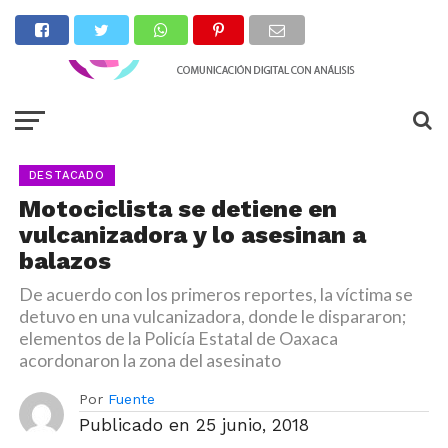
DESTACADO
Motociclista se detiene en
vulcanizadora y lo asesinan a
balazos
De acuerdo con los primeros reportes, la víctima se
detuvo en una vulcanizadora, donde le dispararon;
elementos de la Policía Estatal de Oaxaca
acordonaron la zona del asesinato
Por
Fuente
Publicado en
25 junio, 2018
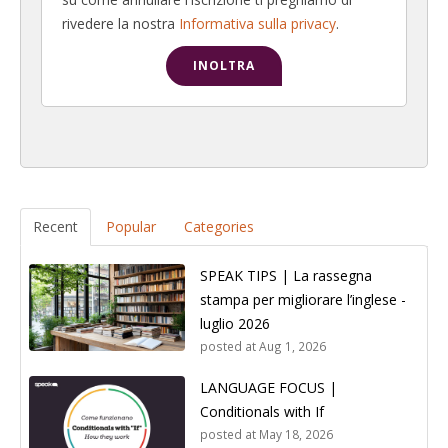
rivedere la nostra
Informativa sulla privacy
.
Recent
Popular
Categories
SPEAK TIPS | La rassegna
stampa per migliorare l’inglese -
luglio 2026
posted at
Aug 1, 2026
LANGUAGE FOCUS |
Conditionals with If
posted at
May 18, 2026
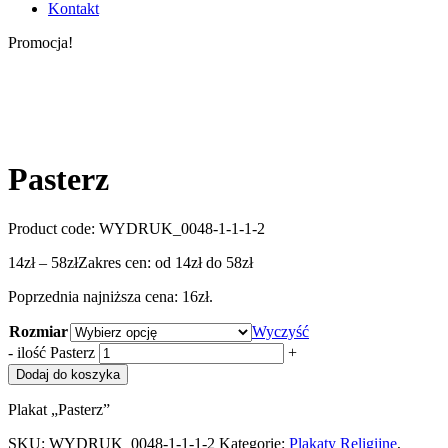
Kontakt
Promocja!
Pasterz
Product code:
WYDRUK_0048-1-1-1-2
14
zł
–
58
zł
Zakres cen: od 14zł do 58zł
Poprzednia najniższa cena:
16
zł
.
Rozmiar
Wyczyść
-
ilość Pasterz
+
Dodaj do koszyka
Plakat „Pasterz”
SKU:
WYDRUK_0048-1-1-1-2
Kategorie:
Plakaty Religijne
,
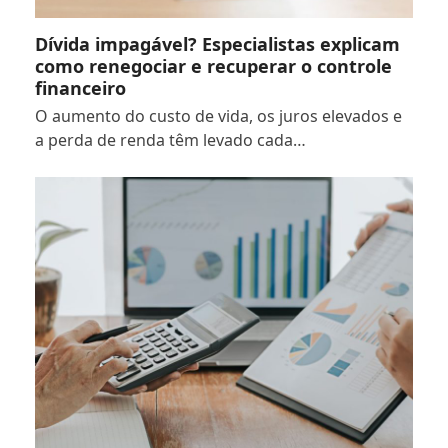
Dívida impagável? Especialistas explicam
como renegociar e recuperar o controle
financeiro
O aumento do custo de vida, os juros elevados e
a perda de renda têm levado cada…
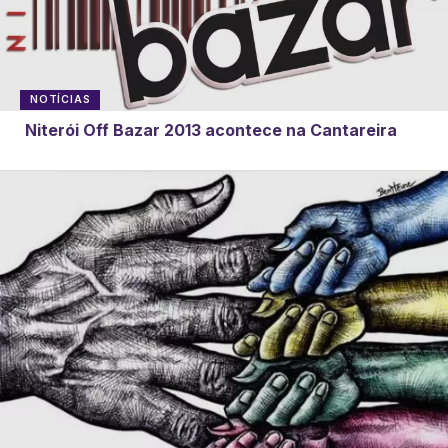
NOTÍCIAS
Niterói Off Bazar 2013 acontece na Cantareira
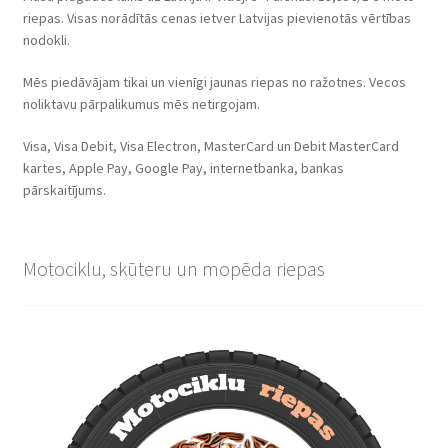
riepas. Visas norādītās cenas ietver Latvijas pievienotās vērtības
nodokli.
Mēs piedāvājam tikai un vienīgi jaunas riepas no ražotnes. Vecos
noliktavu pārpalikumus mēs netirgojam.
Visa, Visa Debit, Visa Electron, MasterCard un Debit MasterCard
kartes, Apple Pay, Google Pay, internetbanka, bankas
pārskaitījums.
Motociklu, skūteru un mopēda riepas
...
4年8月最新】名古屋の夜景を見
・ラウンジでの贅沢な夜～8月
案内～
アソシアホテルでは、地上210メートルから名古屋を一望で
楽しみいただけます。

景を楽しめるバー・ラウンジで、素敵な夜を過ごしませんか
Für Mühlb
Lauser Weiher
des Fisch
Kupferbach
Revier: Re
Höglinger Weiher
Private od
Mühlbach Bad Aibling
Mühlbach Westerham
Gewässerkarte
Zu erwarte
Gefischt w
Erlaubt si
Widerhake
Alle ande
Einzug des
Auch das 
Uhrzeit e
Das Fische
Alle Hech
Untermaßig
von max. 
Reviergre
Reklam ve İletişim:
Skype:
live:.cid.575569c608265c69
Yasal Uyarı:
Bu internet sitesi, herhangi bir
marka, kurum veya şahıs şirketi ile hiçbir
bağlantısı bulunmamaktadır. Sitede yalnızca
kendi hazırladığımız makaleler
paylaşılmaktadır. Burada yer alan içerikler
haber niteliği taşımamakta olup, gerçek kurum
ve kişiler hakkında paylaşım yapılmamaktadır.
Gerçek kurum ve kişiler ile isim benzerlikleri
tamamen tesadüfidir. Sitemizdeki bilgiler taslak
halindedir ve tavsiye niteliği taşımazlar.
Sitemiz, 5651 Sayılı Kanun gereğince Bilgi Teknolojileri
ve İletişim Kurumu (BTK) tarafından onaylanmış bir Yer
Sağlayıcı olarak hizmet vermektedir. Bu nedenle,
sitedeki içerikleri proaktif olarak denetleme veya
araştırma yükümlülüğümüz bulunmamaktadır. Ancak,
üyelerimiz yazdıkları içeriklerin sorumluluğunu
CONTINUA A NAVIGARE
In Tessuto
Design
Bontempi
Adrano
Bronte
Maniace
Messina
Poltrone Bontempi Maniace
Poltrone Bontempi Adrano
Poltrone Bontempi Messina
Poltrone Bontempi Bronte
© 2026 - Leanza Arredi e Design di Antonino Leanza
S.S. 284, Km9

** Assignment **
Gather each line from the listing above that holds "Pasterz".

** Written response **
Pasterz
ilość Pasterz
Plakat „Pasterz”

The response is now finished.